The result is that many nurses feel guilty over having happy, fulfilled personal lives, lives that sustain us to go back to our jobs providing skilled and compassionate nursing care to our patients, where we again encounter compassion fatigue.
A lot of nurses have stopped reading, listening to, or watching the news altogether, and at over three million strong in the United States, this is a lot of political power gone to waste through being uninformed.
We are only human.
As a nursing student finishing her practicum, I had no desire to become an oncology nurse. It was too depressing. Nearly 30 years later, I am an oncology nurse, and find the work rich and fulfilling. I am uncannily hopeful, if not jolly.
I hope that, in the same manner, I will adjust to the rapid influx of information of our digital age, and find ways to help others without succumbing either to compassion fatigue in the hospital or NPR Syndrome at home. I’m starting out with baby steps, focusing primarily on local organizations that feel less overwhelming, places where the results are tangible. It’s not a perfect approach, by any means, but it’s better than shutting down from overload.
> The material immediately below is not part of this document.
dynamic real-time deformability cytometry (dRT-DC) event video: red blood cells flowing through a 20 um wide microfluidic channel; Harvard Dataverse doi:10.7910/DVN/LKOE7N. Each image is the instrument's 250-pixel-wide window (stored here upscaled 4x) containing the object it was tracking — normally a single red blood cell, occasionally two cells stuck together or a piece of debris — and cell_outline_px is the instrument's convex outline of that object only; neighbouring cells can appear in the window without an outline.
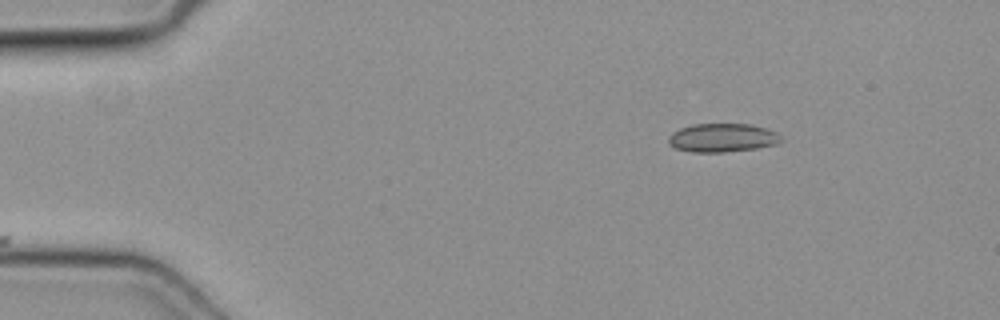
{"species": "common noctule bat (a hibernating species)", "species_latin": "Nyctalus noctula", "temperature_condition": "cold", "stored_images_in_passage": 28, "camera_frame_rate_fps": 3000, "um_per_image_px": 0.085, "animal": {"sex": "female", "body_mass_g": 19.3, "forearm_length_mm": 54.1}, "frame": {"image": 1, "passage_image": 1, "time_ms": 0.0, "image_size_px": [1000, 320], "cell_outline_px": [[784, 140], [776, 144], [756, 148], [724, 152], [692, 152], [676, 148], [668, 144], [668, 136], [672, 132], [680, 128], [692, 124], [752, 124], [776, 132]], "centroid_in_image_um": [61.38, 11.71], "position_along_channel_um": 23.6, "area_um2": 18.79}}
Because compassionate nurses are a tragic resource to waste.
As an RN of 35 years, I have felt the need to help everybody (the homeless, children, women in shelters & veterans). I have been frustrated because I cannot. Nightly news is all so heartbreaking. I do feel that those who need help should receive it; but it should be a joint effort with the government taking cues from the people, and from Associations such as the ANA.
I know that I am not responsible for the plight of world problems, but I can’t help but wish that I could do more.
I appreciate the insight that this article provided for me. I forgot how important it is for me, as a family caregiver and a Professional RN to pursue a fulfilled, personal life. Thank you.
So well expressed, as usual.
One of the keys I have found is in accepting that I cannot help the world, however I CAN help in my little corner of it. Whether that consists of emotional support for someone going through a difficult time, or having the ability to help ONE person with a few groceries, I have made a difference. In accepting that there are limitations on what I am able to do there is both freedom and satisfaction that, at least to one person, I HAVE made a difference.
Thank you Lisa. You’re comment means a lot.
I work in rehab and people say the same thing–“How can you do that? Isn’t it depressing?”. People watch the news and see adults (with children on the way) elect to die instead of living as a quadriplegic.
I see people who live as quadriplegics and raise children. Yes, it is disheartening, but the examples in my life remind me why I do what I do every day.
Because some people just want to live, anyway. And I get the pleasure of teaching them how to do it and get the best out of it that they can.
“Greater love man nor beast ever hath, than with compassion, treat others and smile—– It takes much more than love, Oft’ the iron-lined ‘glove’ to be sweet with a mouthful of bile!”
Very much appreciated reading this-it opens my eyes to how one works and lives while participating in an intense emotional field-I have always been a bit mystified by how this is handled. Your approach allows you to maintain your compassion and joy–this really is a profound lesson for everyone. Well done.
I’ll keep this in mind as I’m only at the beginning of my career. Thank you!